Being a devoted fan can be a very communal or private act, depending on the artist. When you follow a massively successful act like the Beatles or Led Zeppelin, you are literally one of millions who love their music, and that is a powerful and uniting sensation. However, there are times when an artist or band connects in a way with you that seemingly only you can appreciate, and there is something very personal and unique with that affinity. I first heard the Sundays in the early ‘90s as I was looking for new music to appreciate. It probably started with their relatively successful single “Here’s Where the Story Ends”, off of their first album, “Reading, Writing and Arithmetic” which was released in 1990. While I love that song, the rest of the album didn’t connect with me at the time, and to this day, it still doesn’t grab me other than that one great track.
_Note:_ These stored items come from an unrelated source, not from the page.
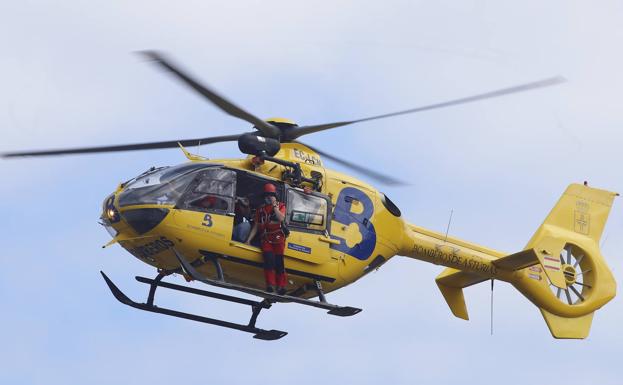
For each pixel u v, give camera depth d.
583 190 79.81
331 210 62.06
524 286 75.06
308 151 62.84
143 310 59.62
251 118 60.44
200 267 58.81
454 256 70.62
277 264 59.25
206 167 58.16
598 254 78.38
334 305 60.31
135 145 60.94
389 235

That all changed for me in 1992, with the release of their second album, “Blind”. The point of entry for me and probably most who have heard the record is their cover of “Wild Horses” by the Rolling Stones, but as beautiful as that song is, it probably doesn’t crack my top five favorite songs on an album that has become an all-time favorite. As I have told many over the years, if I could only take ten albums with me to a desert island, this would be one of them. Most of my music listening during this time was in the car commuting to work and back, so the Sundays were my own personal obsession of the day.
A four-person band, the Sundays are primarily defined by the lovely and talented Harriet Wheeler on vocals and her partner/husband David Gavurin on guitar. While Wheeler’s dreamy vocals are what you first notice, the creativity and orchestration of the guitar performances really frame this great sound. With many British artists, you have to strain to hear their accent, but with the Sundays, their sound is wholly British with each word, which I absolutely love. Some have compared their sound to a more guitar-based version of the Cocteau Twins, another band I have grown to really appreciate. That isn’t an unreasonable reference, but the sound of the Sundays is unique just the same.
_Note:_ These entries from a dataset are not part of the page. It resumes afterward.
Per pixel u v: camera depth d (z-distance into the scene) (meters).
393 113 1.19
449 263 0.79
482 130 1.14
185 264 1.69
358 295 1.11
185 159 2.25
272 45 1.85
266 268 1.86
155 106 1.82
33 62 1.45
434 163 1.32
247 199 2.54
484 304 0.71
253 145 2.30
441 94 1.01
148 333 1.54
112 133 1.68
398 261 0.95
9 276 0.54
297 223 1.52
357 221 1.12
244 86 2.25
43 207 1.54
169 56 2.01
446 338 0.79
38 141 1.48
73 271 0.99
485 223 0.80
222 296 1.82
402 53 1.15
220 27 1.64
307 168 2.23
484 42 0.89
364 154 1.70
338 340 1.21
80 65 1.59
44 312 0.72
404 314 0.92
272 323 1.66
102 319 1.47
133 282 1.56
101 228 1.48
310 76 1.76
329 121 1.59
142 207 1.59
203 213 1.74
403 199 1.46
The album opens with the hopeful optimism of “I Feel”, and the pairing of Wheeler and Gavurin is charming and alluring from the beginning. The layered guitars and multi-track harmony vocals fill in the sound in a way that becomes very familiar on this record. One of the more up-tempo songs, “Goodbye”, which became the first single on the record, rhythmically rushes through its paces while lingering in a dreamy state through the bridge into its outro. This tradeoff of driving guitar and Harriet’s singing makes this song a favorite of mine.
There are two or three songs on this record that somehow transform me to another place, where I envision myself walking alone on an isolated country field or trail, completely immersed in fog and mist, perhaps in line with the cool climate of the UK. “Life and Soul” is the first of these songs; it is a beautiful song that really finds its place about halfway through the track, leading into a gorgeous outro that is unforgettable in its simple reflection.
As I have discussed before, one thing I love about a really good song is when it builds on a simple melody and chord structure into something bigger and more powerful as the song evolves. U2 has always been one of the very best in this style, and the Sundays find that magic on “More”. Simple in structure, by the time it reaches the third verse, around the two-minute mark, the added guitar tracks around the chords elevate a good song to great, and this is another song I absolutely love, especially how it transforms from beginning to end.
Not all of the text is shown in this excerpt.